Re: Mapred job failing with LeaseException

Posted by Suraj Varma <sv...@gmail.com>.
The reason you get LeaseExceptions is that the time between two
scanner.next() calls exceeded your hbase.regionserver.lease.period
setting which defaults to 60s. Whether it is your "client" or your
"map task", if it opens a Scan against HBase, scanner.next() should
continue to get invoked within this lease period - else, the client is
considered dead and the lease is expired. When this "dead" client
comes back and tries to do a scanner.next(), it gets a LeaseException.

There are several threads on this ... so - google for "hbase scanner
leaseexception" and such.
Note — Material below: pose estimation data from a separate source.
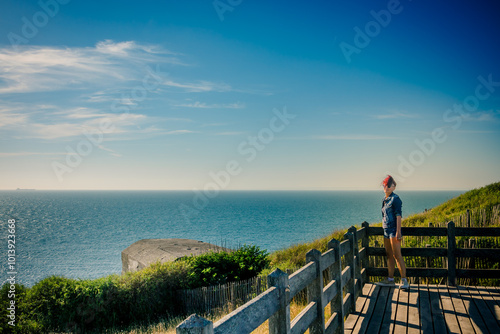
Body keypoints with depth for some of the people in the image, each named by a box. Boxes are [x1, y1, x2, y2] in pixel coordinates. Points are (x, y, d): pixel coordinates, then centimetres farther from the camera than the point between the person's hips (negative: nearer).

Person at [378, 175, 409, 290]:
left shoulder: (395, 199, -10)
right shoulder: (385, 200, 15)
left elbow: (398, 216, -16)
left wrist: (398, 232, -21)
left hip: (394, 230, -9)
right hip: (386, 230, 9)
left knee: (397, 255, -11)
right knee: (389, 255, 11)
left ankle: (404, 281, -8)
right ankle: (390, 279, 17)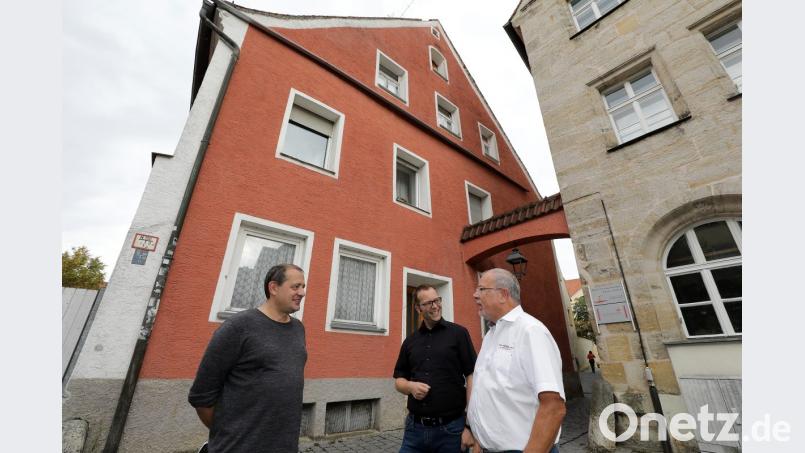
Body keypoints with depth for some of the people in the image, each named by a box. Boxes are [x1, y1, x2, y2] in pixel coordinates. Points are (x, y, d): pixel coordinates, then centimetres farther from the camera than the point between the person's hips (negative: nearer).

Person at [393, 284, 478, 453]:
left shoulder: (458, 333, -4)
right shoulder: (410, 341, 7)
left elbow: (471, 377, -7)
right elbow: (398, 380, 13)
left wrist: (470, 424, -12)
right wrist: (411, 386, -8)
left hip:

See:
http://mail-archives.apache.org/mod_mbox/hbase-user/200903.mbox/%3Cfa03480d0903110823l5678e8dem353f345483799c5@mail.gmail.com%3E
 http://comments.gmane.org/gmane.comp.java.hadoop.hbase.user/10225

Are you doing some processing in between two scanner.next() calls that
takes over 60s over time?
--Suraj


On Wed, Jul 11, 2012 at 1:23 AM, 최우용 <oo...@gmail.com> wrote:
> Hi,
>
> I'm running a cluster of few hundred servers with Cloudera's CDH3u4
> HBase+Hadoop.
> and having trouble with what I think is a simple map job which uses
> HBase table as an input.
> My mapper code is org.apache.hadoop.hbase.mapreduce.Export with a few
> SingleColumnValueFilter(i.e. a FilterList) added to the Scan object.
> The job seems to progress without any trouble at first, but after
> about 5~7 minutes when little over 50% of map tasks complete,
> I suddenly see a lot of LeaseExceptions and the job ultimately fails.
>
> Here's the stack print I see on my failed tasks:
>
> org.apache.hadoop.hbase.regionserver.LeaseException:
> org.apache.hadoop.hbase.regionserver.LeaseException: lease
> '7595201038414594449' does not exist at
> org.apache.hadoop.hbase.regionserver.Leases.removeLease(Leases.java:230) at
> org.apache.hadoop.hbase.regionserver.HRegionServer.next(HRegionServer.java:1881)
> at
> sun.reflect.GeneratedMethodAccessor20.invoke(Unknown Source) at
> sun.reflect.DelegatingMethodAccessorImpl.invoke(DelegatingMethodAccessorImpl.java:25)
> at
> java.lang.reflect.Method.invoke(Method.java:597) at
> org.apache.hadoop.hbase.ipc.HBaseRPC$Server.call(HBaseRPC.java:570) at
> org.apache.hadoop.hbase.ipc.HBaseServer$Handler.run(HBaseServer.java:1039) at
> sun.reflect.NativeConstructorAccessorImpl.newInstance0(Native Method) at
> sun.reflect.NativeConstructorAccessorImpl.newInstance(NativeConstructorAccessorImpl.java:39)
> at
> sun.reflect.DelegatingConstructorAccessorImpl.newInstance(DelegatingConstructorAccessorImpl.java:27)
> at
> java.lang.reflect.Constructor.newInstance(Constructor.java:513) at
>
> I kind of had a similar problem when I was scanning a particular
> region using ResultScanner in a single-threaded manner with the same
> filters mentioned above
> but I assumed it wouldn't be a problem in mapred since it's more
> resilient to single task errors.
>
> I tried row caching with Scan.setCaching(), lowered
> mapred.tasktracker.map.tasks.maximum property in hopes of reducing the
> total loads on region servers, but nothing worked.
>
> Could this be a filter performance problem preventing region servers
> from responding before lease expiration?
> Or maybe a long sequence of rows don't match my filter list and the
> lease expires before it finally hits the one that does.
>
> I'm kind of new to Hadoop map-reduce and HBase, so any pointers would
> be very much appreciated.
> Thanks.